3/10
Less Would Have Been More
14 April 2017
Warning: Spoilers
This early 'roughie' has acquired legendary status as the first really gory horror film to be made in America since the introduction of the Production Code of 1934.

Montauk, Long Island provides a suitably desolate and atmospheric backdrop, well-used by director/cameraman Jack Curtis, and which saved on the construction of sets during a production that Martin Kosleck later recalled took place in fits and starts over a three year period. The visual punch of the exteriors also owes a lot to scriptwriter Arnold Drake, who brought his experience in comic books to bear by storyboarding the film in advance; while vivid visual effects were achieved by such low-tech means as scratching holes on the negative with a pin to create the eerie glowing points of light that depicted the creatures in their miniature form. Drake's script also has a dry wit that enhances the far-fetched proceedings, along with Radley Metzger's editing and Julian Stein's score.

The four leads are all good (although surely they could have come up with a more original name for the hero than Grant Murdoch?). Barbara Wilkin and Rita Morley satisfyingly metamorphose from figure-hugging dresses into figure-hugging slacks upon arrival on the island, and the latter's performance as drunken diva Laura Winters improves considerably when her character eventually sobers up. It's probably not Ray Tudor's fault that Omar the beatnik has already outstayed his welcome before he even sets foot on dry land, since he was obviously written that way; but it makes his gruesome death all the more eagerly anticipated.

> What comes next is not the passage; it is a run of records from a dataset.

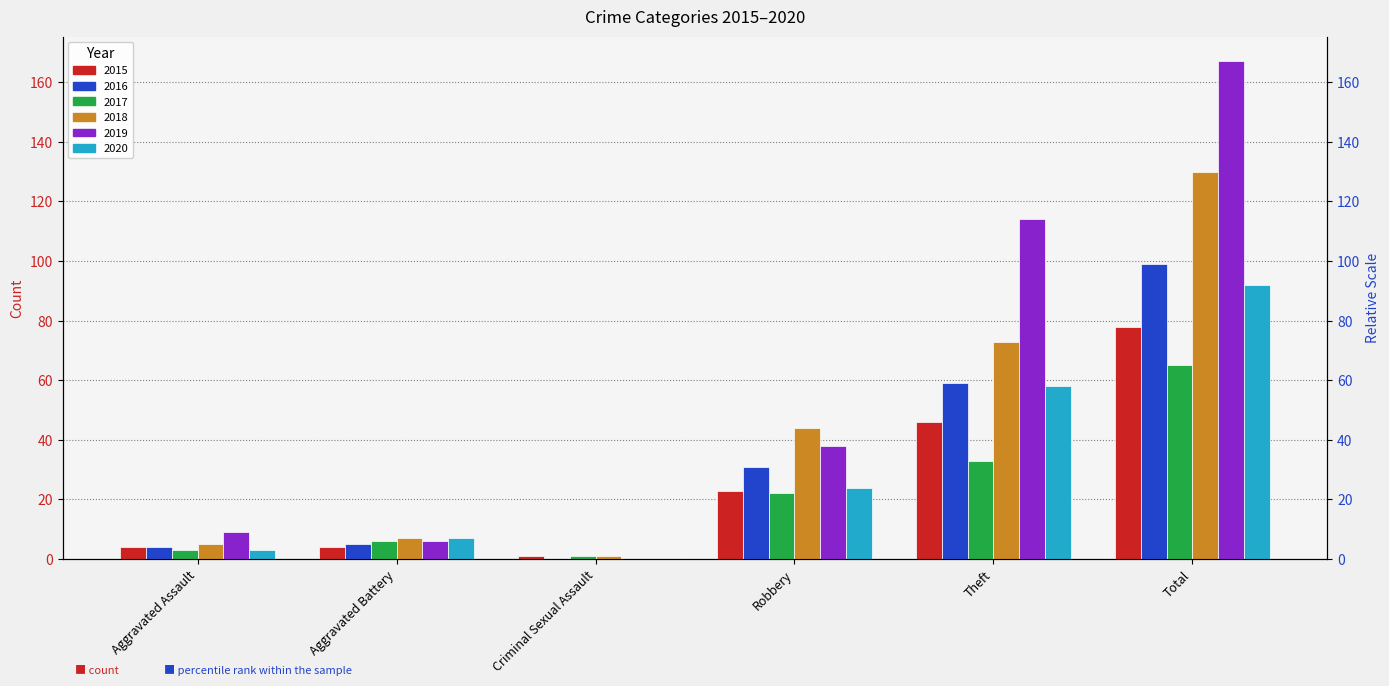

How many data points in 2019 are less than 38?

3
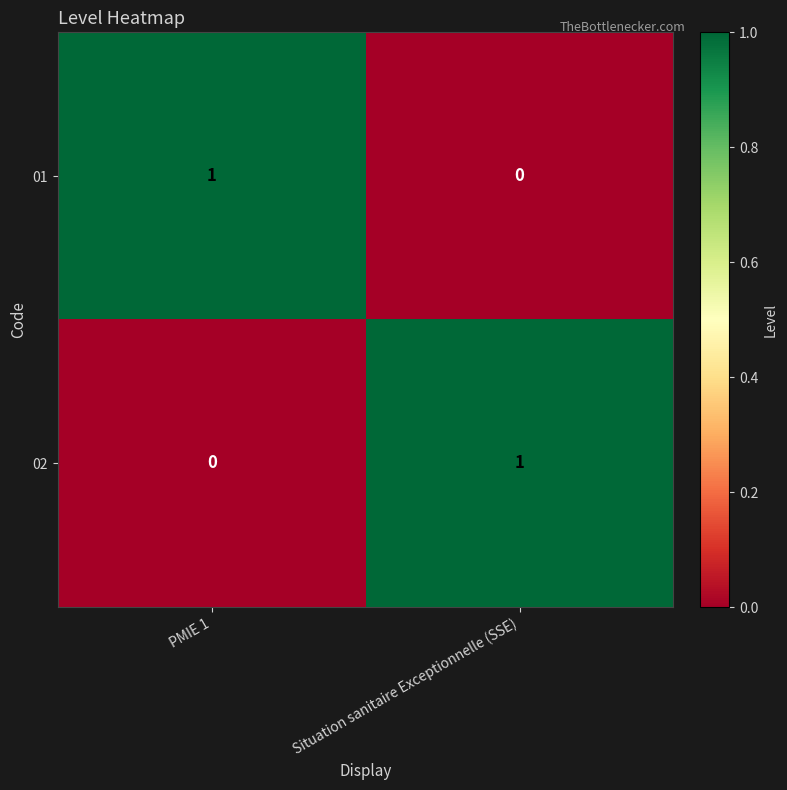

Is it true that 01 equals 0 at Situation sanitaire Exceptionnelle (SSE)?

True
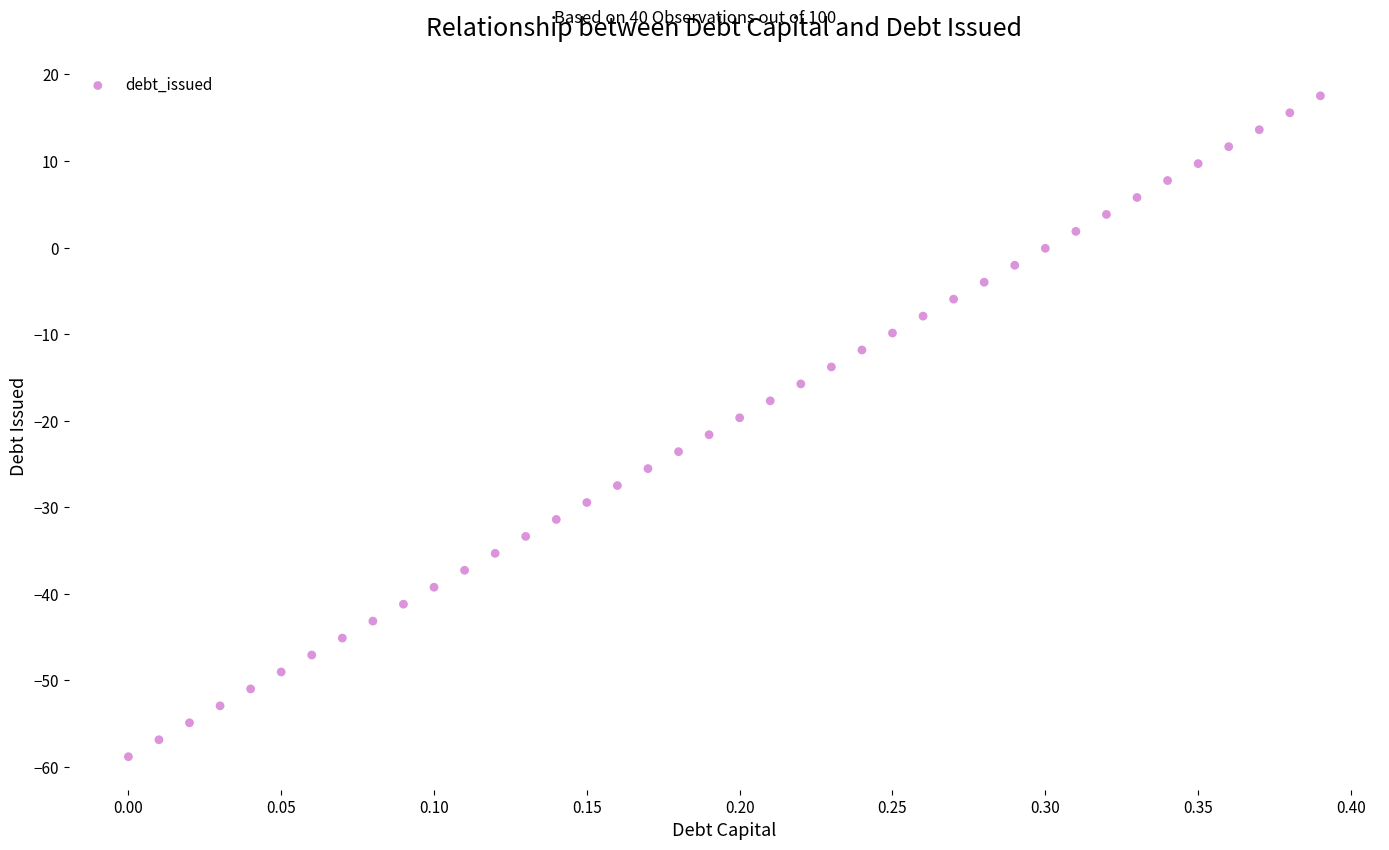

What is the range of X values (max minus min)?

0.4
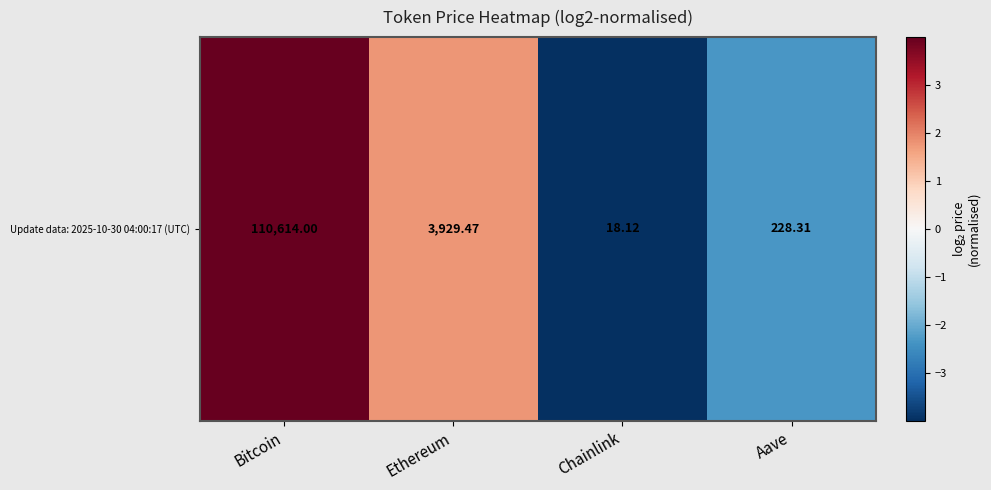

Reading right to left, transcribe all the data shown in this chart.

-2.3	-6.0	1.8	6.6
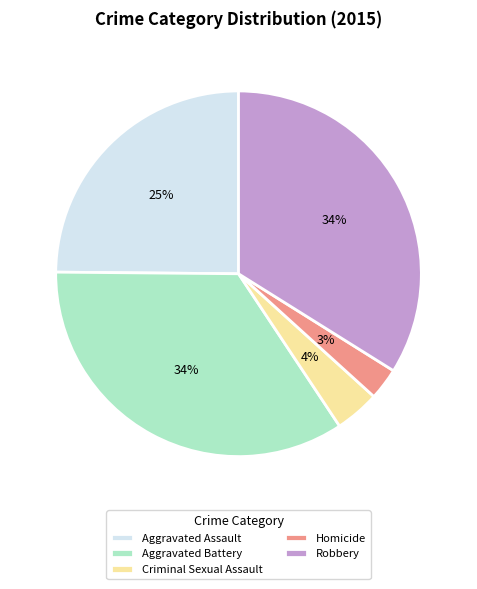

How many slices are in this pie chart?

5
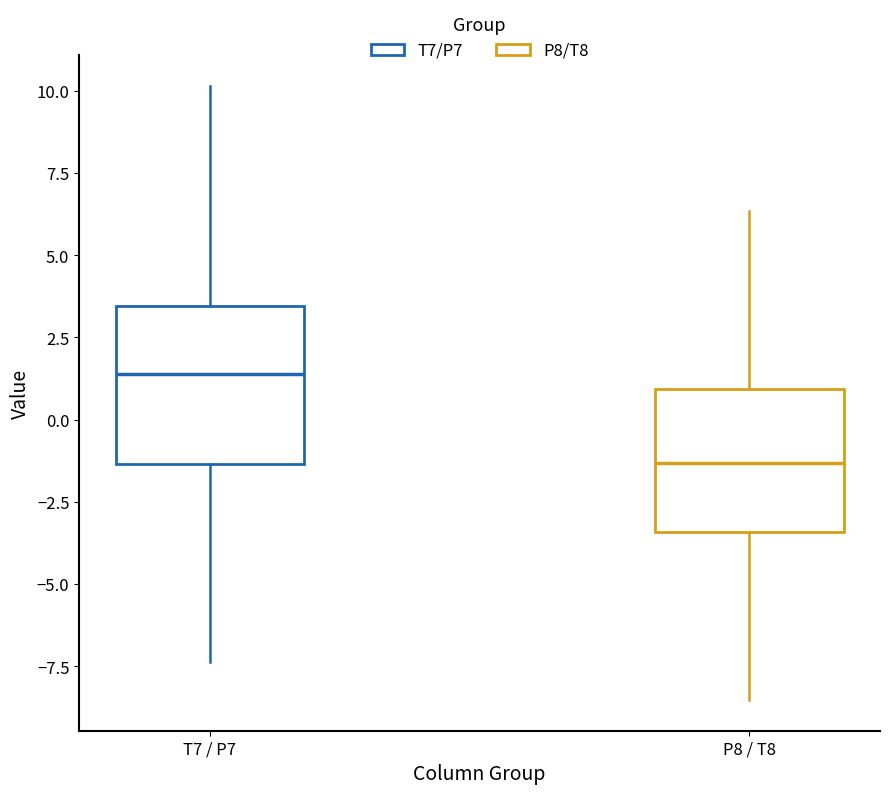

Reading left to right, read every box against the y-axis: the position of its median line, the range the box covers, and the ends of its whiskers. The values are not printed on the chart, so give them approximately, as read against the axis.

T7 / P7: median 1.5, box -1.5 to 3.5, whiskers -7.5 to 10.0
P8 / T8: median -1.5, box -3.5 to 1.0, whiskers -8.5 to 6.5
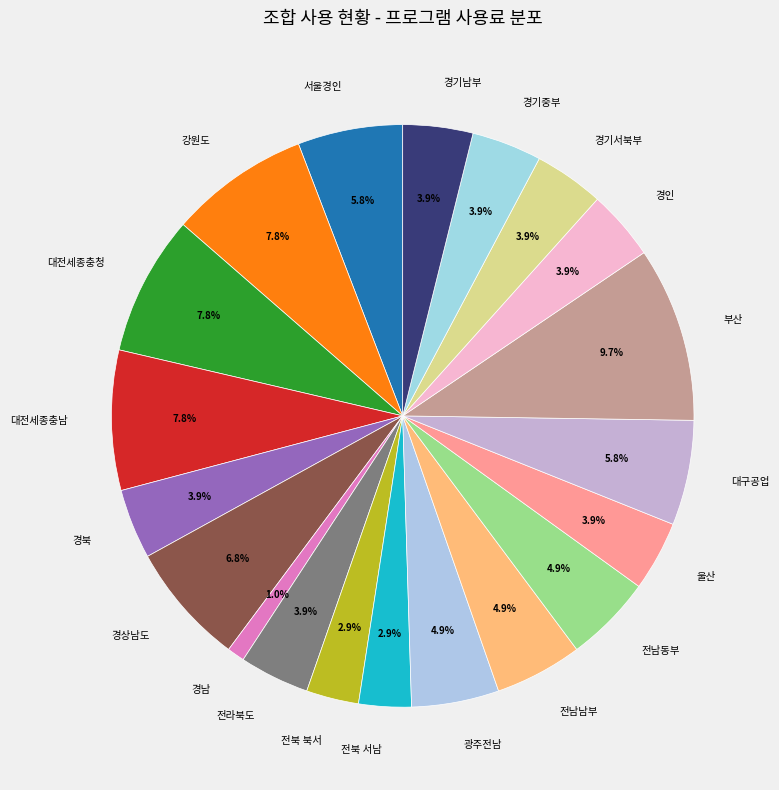

The 전라북도 slice represents 13% of the pie. True or false?

False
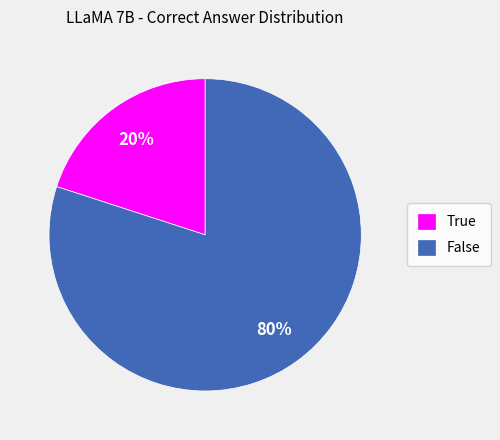

Combined, do True and False account for over 50%?

Yes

The finale, however, comes as a bit of a letdown, since the flesh eaters were ironically a far more interesting and unusual menace while they were microscopically small; when they ultimately coalesce into one enormous and repulsive monster, the film's conclusion becomes disappointingly conventional. The gruesome gore effects that give this film its legendary status derive from the disgustingly intimate nature of the corrosive havoc they wreak on their victims - stripping flesh bare, tearing them apart from inside, and so on - in ways that derive directly from their tiny size.